There are 2-3 methods that traverse the tree-like structure of Progress 
methods, and at least two of them traverse (and obtain locks) in different 
directions, hence the deadlock. (One of) the right solution is to obtain locks 
in one direction only - so we lock when going downwards from the root node. 
This happens in get(), getInternal(), and toString(). If you need to traverse 
upwards towards the root (in complete()), you either release your lock before 
getting your parent's (which is what I've chosen to do, since we don't need 
transactional semantics), or you get locks in the same direction as other 
traversal methods.

Another somewhat related issue is that Progress::get(), which is called quite 
often, always traverses upwards to find the root of a structure. Since a node's 
root never changes, it should be cached at each node. This certainly improves 
performance for get(), but it also offers a synch mechanism should we ever need 
to write code that needs to lock multiple nodes and traverse upwards towards 
the root. In such a case, the methods can lock the root object to get sole 
access control to the entire structure.
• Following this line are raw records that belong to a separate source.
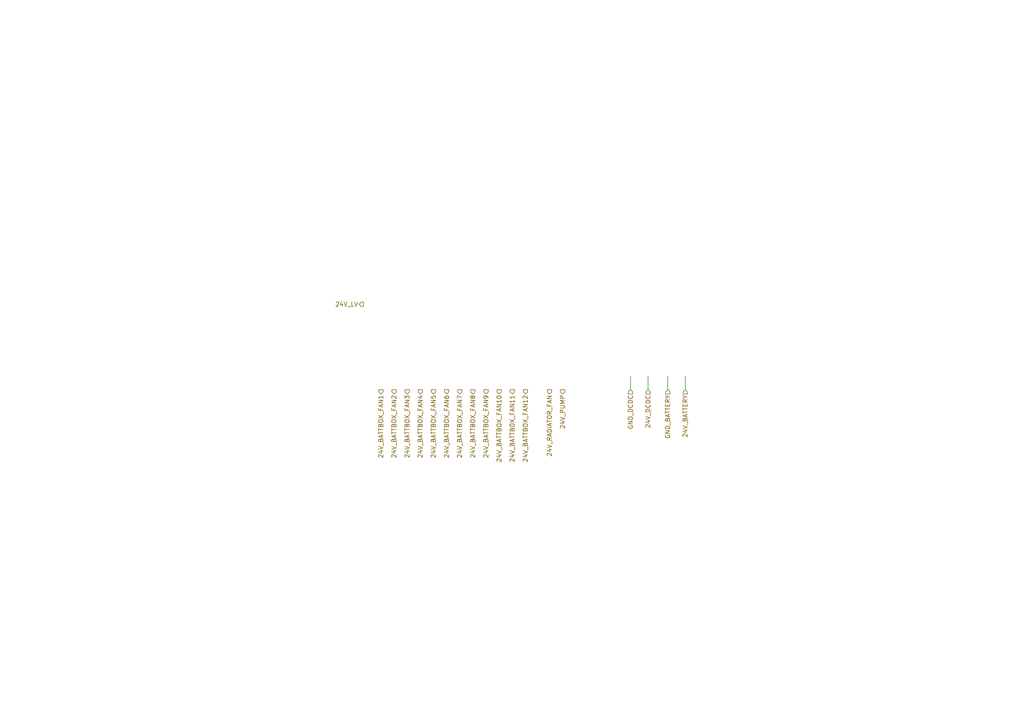
<source format=kicad_sch>
(kicad_sch (version 20230121) (generator eeschema)

  (uuid cd28dc6b-aeec-4d07-aa31-661d0b5a3e3c)

  (paper "A4")

  


  (wire (pts (xy 193.675 109.22) (xy 193.675 113.03))
    (stroke (width 0) (type default))
    (uuid 76ba2b3d-75af-41cc-9caf-d0af54c25a59)
  )
  (wire (pts (xy 198.755 109.22) (xy 198.755 113.03))
    (stroke (width 0) (type default))
    (uuid 9035858f-cd29-41f9-8b85-92005656be83)
  )
  (wire (pts (xy 187.96 109.22) (xy 187.96 113.03))
    (stroke (width 0) (type default))
    (uuid 9ad91a98-9060-447b-a463-dd5a42c93042)
  )
  (wire (pts (xy 182.88 109.22) (xy 182.88 113.03))
    (stroke (width 0) (type default))
    (uuid db06eb2c-0cc8-48a2-a2ee-47ce7e970ef8)
  )

  (hierarchical_label "24V_BATTBOX_FAN8" (shape output) (at 137.16 113.03 270) (fields_autoplaced)
    (effects (font (size 1.27 1.27)) (justify right))
    (uuid 24dbab33-7282-4d27-97fb-b310b1b2c023)
  )
  (hierarchical_label "24V_BATTERY" (shape input) (at 198.755 113.03 270) (fields_autoplaced)
    (effects (font (size 1.27 1.27)) (justify right))
    (uuid 534a091a-409a-43c0-aba6-0a27abe9ef4a)
  )
  (hierarchical_label "24V_BATTBOX_FAN11" (shape output) (at 148.59 113.03 270) (fields_autoplaced)
    (effects (font (size 1.27 1.27)) (justify right))
    (uuid 5a7bd261-c47e-4b23-beac-2641064f5d57)
  )
  (hierarchical_label "24V_LV" (shape output) (at 105.41 88.265 180) (fields_autoplaced)
    (effects (font (size 1.27 1.27)) (justify right))
    (uuid 74572d29-dfc9-40a0-89e4-f3854ad79444)
  )
  (hierarchical_label "24V_BATTBOX_FAN6" (shape output) (at 129.54 113.03 270) (fields_autoplaced)
    (effects (font (size 1.27 1.27)) (justify right))
    (uuid 793c24da-4693-4e24-ac3d-e931d8db470b)
  )
  (hierarchical_label "24V_BATTBOX_FAN1" (shape output) (at 110.49 113.03 270) (fields_autoplaced)
    (effects (font (size 1.27 1.27)) (justify right))
    (uuid 919ae8c3-a85c-434d-8eef-9e33c56fd97f)
  )
  (hierarchical_label "24V_BATTBOX_FAN4" (shape output) (at 121.92 113.03 270) (fields_autoplaced)
    (effects (font (size 1.27 1.27)) (justify right))
    (uuid 958f0488-29dc-4651-8787-7bce2c4821fc)
  )
  (hierarchical_label "GND_DCDC" (shape input) (at 182.88 113.03 270) (fields_autoplaced)
    (effects (font (size 1.27 1.27)) (justify right))
    (uuid 9e38147e-2291-46a0-8f2e-f3afbe16c4d8)
  )
  (hierarchical_label "24V_BATTBOX_FAN12" (shape output) (at 152.4 113.03 270) (fields_autoplaced)
    (effects (font (size 1.27 1.27)) (justify right))
    (uuid a927ffae-a8f3-47eb-8022-1b20b9d3278a)
  )
  (hierarchical_label "24V_BATTBOX_FAN10" (shape output) (at 144.78 113.03 270) (fields_autoplaced)
    (effects (font (size 1.27 1.27)) (justify right))
    (uuid aaa35c85-c670-4380-90cd-269431ffacb2)
  )
  (hierarchical_label "24V_RADIATOR_FAN" (shape output) (at 159.385 113.03 270) (fields_autoplaced)
    (effects (font (size 1.27 1.27)) (justify right))
    (uuid bb96e2e3-56aa-4cb3-b2ec-235b2a92e26f)
  )
  (hierarchical_label "24V_BATTBOX_FAN2" (shape output) (at 114.3 113.03 270) (fields_autoplaced)
    (effects (font (size 1.27 1.27)) (justify right))
    (uuid be21b015-2d4b-473d-a19f-70f2c0b42225)
  )
  (hierarchical_label "24V_DCDC" (shape input) (at 187.96 113.03 270) (fields_autoplaced)
    (effects (font (size 1.27 1.27)) (justify right))
    (uuid c8f52b02-b360-4705-93cc-8d14bd65e673)
  )
  (hierarchical_label "GND_BATTERY" (shape input) (at 193.675 113.03 270) (fields_autoplaced)
    (effects (font (size 1.27 1.27)) (justify right))
    (uuid d7c82e58-b9f6-42f3-b66f-9e7c7439fef7)
  )
  (hierarchical_label "24V_BATTBOX_FAN3" (shape output) (at 118.11 113.03 270) (fields_autoplaced)
    (effects (font (size 1.27 1.27)) (justify right))
    (uuid dc576c3a-2aed-449f-bc5d-2540d53799d8)
  )
  (hierarchical_label "24V_PUMP" (shape output) (at 163.195 113.03 270) (fields_autoplaced)
    (effects (font (size 1.27 1.27)) (justify right))
    (uuid de5a7afc-b9c1-4e68-bfbe-d056f5a0e6b7)
  )
  (hierarchical_label "24V_BATTBOX_FAN9" (shape output) (at 140.97 113.03 270) (fields_autoplaced)
    (effects (font (size 1.27 1.27)) (justify right))
    (uuid f4fd77a0-8005-4df9-9fd6-29d570727eef)
  )
  (hierarchical_label "24V_BATTBOX_FAN5" (shape output) (at 125.73 113.03 270) (fields_autoplaced)
    (effects (font (size 1.27 1.27)) (justify right))
    (uuid f9d38501-cdf4-4c7d-bb20-949d5ef60003)
  )
  (hierarchical_label "24V_BATTBOX_FAN7" (shape output) (at 133.35 113.03 270) (fields_autoplaced)
    (effects (font (size 1.27 1.27)) (justify right))
    (uuid fcb85cf1-751c-438a-bec5-af8e586383f4)
  )
)

</source>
We don't need this for now, but it's a 
good mechanism to have for the future. 

> Progress node should cache root object for faster progress computation
> ----------------------------------------------------------------------
>
>                 Key: HADOOP-1974
>                 URL: https://issues.apache.org/jira/browse/HADOOP-1974
>             Project: Hadoop
>          Issue Type: Improvement
>            Reporter: Vivek Ratan
>            Assignee: Vivek Ratan
>            Priority: Minor
>         Attachments: 1974_patch01
>
>
> In org.apache.hadoop.util.Progress.get(), we walk through the tree of objects 
> to find the root of a node, before figuring out the progress. This approach 
> is not optimized, especially since get() is called frequently. Each 
> Progressnode should cache its root object, and this is easy to do since nodes 
> do not change their parents. 
> Keeping track of the root node is also useful in synchronization issues. [see 
> HADOOP-1970 for more details]. The root node can be used to synchronize the 
> entire structure for methods that need to traverse the tree in different 
> directions and lock nodes along the way.